2020年度 有識者意見(重要課題テーマ特定に関して)
ESG投資の視点から
2021.3.25
プロフィール
三菱UFJリサーチ&コンサルティング株式会社
経営企画部副部長 プリンシパル・サステナビリティ・ストラテジスト
慶應義塾大学大学院政策・メディア研究科講師(非常勤)
吉高まり 氏
IT企業、米国投資銀行等に勤務。ミシガン大学環境・サステナビリティ大学院(現)科学修士。博士(学術)。2000年三菱UFJモルガン・スタンレー証券(MUMSS)にてクリーン・エネルギー・ファイナンス部を立ち上げ。環境金融コンサルティング業務に長年従事。ESG投資およびSDGsビジネスの領域で多様なセクターに対しアドバイス・講演・調査等を実施。三菱UFJ銀行ソリューションプロダクツ部、MUMSS広報部兼務。環境省中央環境審議会地球環境部会臨時委員等の政府委員も務める。2020年5月より現職。

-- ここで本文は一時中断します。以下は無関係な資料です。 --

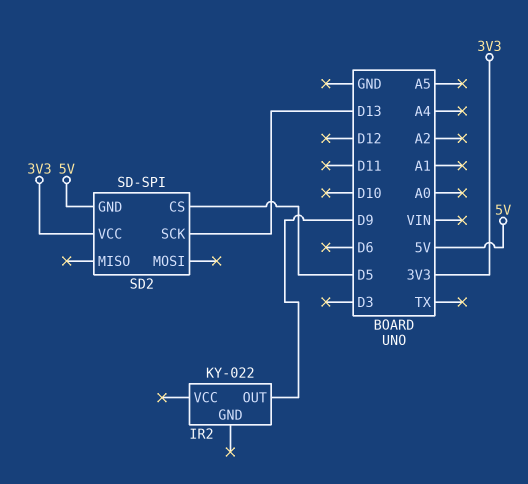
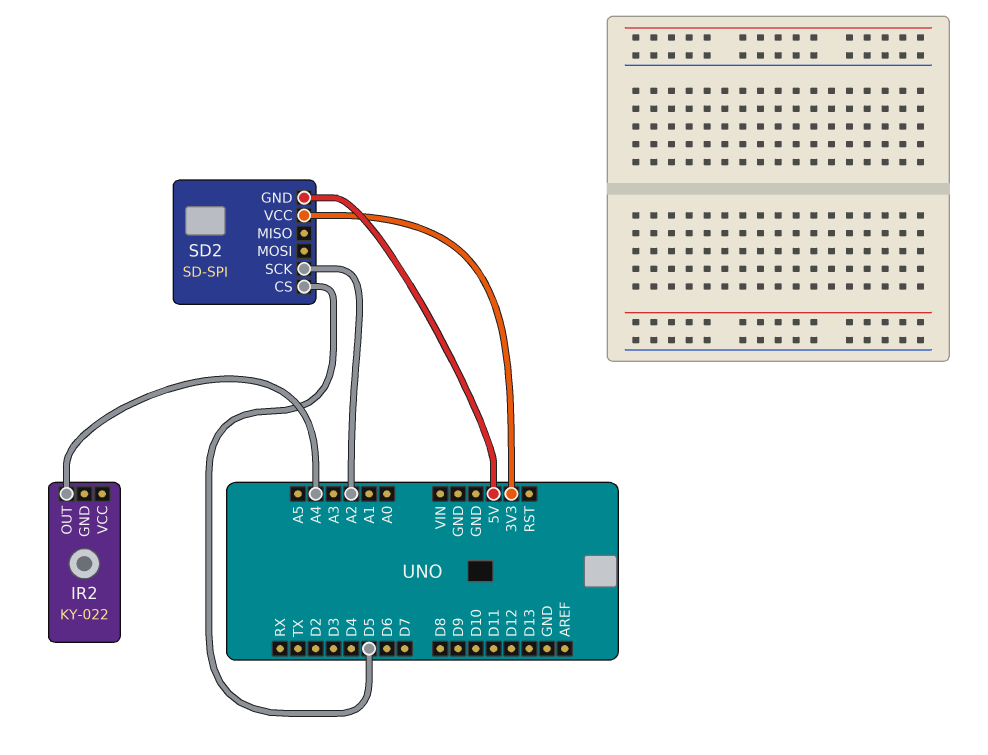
IR2 pin OUT: D9 -> A4
SD2 pin SCK: D13 -> A2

衛星とデータを活用した「気候変動対策」への新たなアプローチを掲げた、稀有な重要課題に期待します
これら重要課題を拝見した中で、今、スカパーJSATグループが前面に出すべき重要課題テーマは「気候変動」でしょう。日本政府がカーボンニュートラル宣言をしましたし、TCFD(気候関連財務情報開示タスクフォース)への対応は、世界的に、義務化しつつある中、国内でも多くの企業が賛同し、取り組みを始めています。そのような中、環境課題をどう捉えているかを示すこととして重要です。

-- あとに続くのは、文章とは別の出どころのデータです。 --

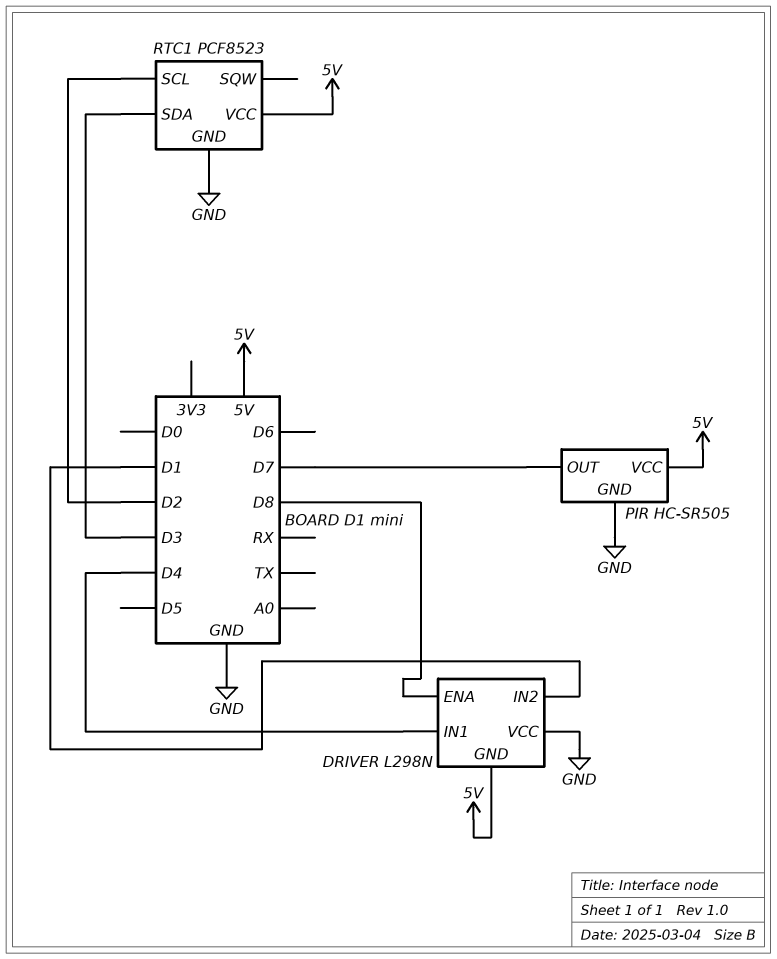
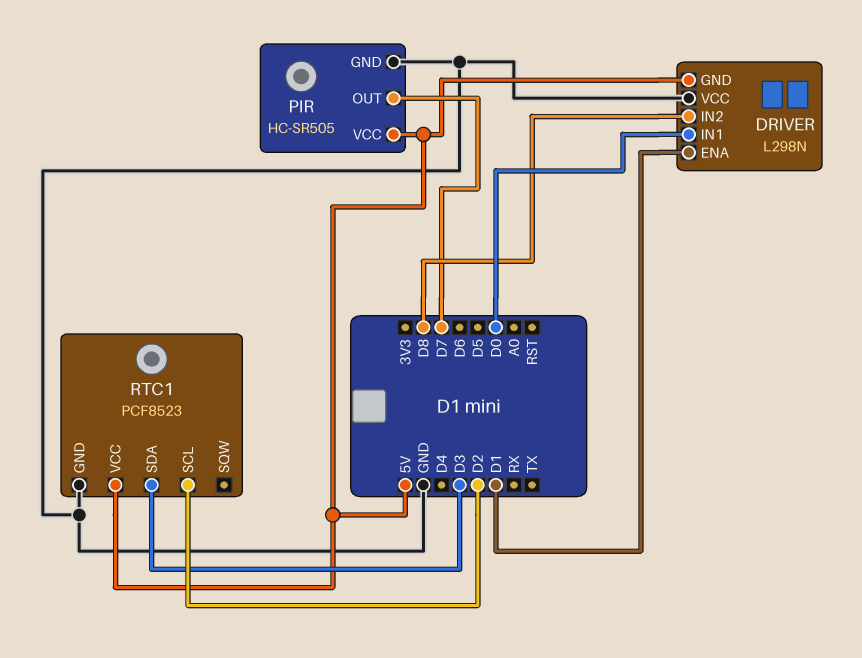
DRIVER pin ENA: D8 -> D1
DRIVER pin IN1: D4 -> D0
DRIVER pin IN2: D1 -> D8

「レジリエントな放送・通信インフラの構築、情報格差の解消」の重要課題テーマは、放送・通信インフラとデータを活用して気候変動に強靭なインフラ構築とともにCO2削減を支援する本業としてのビジネスストーリーとし、社会(S)だけでなく気候変動にも貢献するものとして発信してはいかがでしょう。重要課題「リモートセンシングの開発・推進」も、同様に環境への貢献をより意識することをお勧めします。
ダイアログ時にこのような提言を私からさせていただいたのですが、その後さらなる社内協議を経て、「脱炭素社会と循環型経済の実現に向けた環境への寄与」という重要課題テーマとして表現したと、伺いました。また重要課題「衛星および地上設備等における再生可能エネルギー利用、エネルギー効率向上の推進によるCO2の削減」では自社排出のCO2削減を、「衛星を利用したCO2削減の支援」は他社の再生エネルギー発電の支援に取り組む旨を明確にしたとも、伺いました。気候変動への取り組み姿勢が伝わる重要課題となっており、大変よろしいのではないでしょうか。
また、気候変動とともに国際社会では「人権」が重要視され、日本の企業の意識の低さが問題とされています。重要課題「暴力・人権・差別等のコンテンツへの適切な対応」は、メディアのプラットフォームを提供する企業として文字通り重視すべき課題でしょう。独自の放送倫理規定などをどう実行しているかが重要になってきます。ぜひ意識を高く持って取り組んでいただきたい。
また世界の機関投資家は、ダイバーシティが進んでいる企業はイノベーションが起こりやすいと認識しています。日本においてはジェンダー不平等が問題視されることが多いですが、実は、男性への偏りだけではなく、同質すぎる経営陣の意思決定にこそ経営のリスクがあると考えられています。この課題はすぐに解決できるものではなく長期のロードマップが必要で、どう前倒しにしていくかを考え、示していくことが求められています。そのため「多様な人財の活躍」という重要課題テーマに、どうKPIを立てていくのかも今後重要でしょう。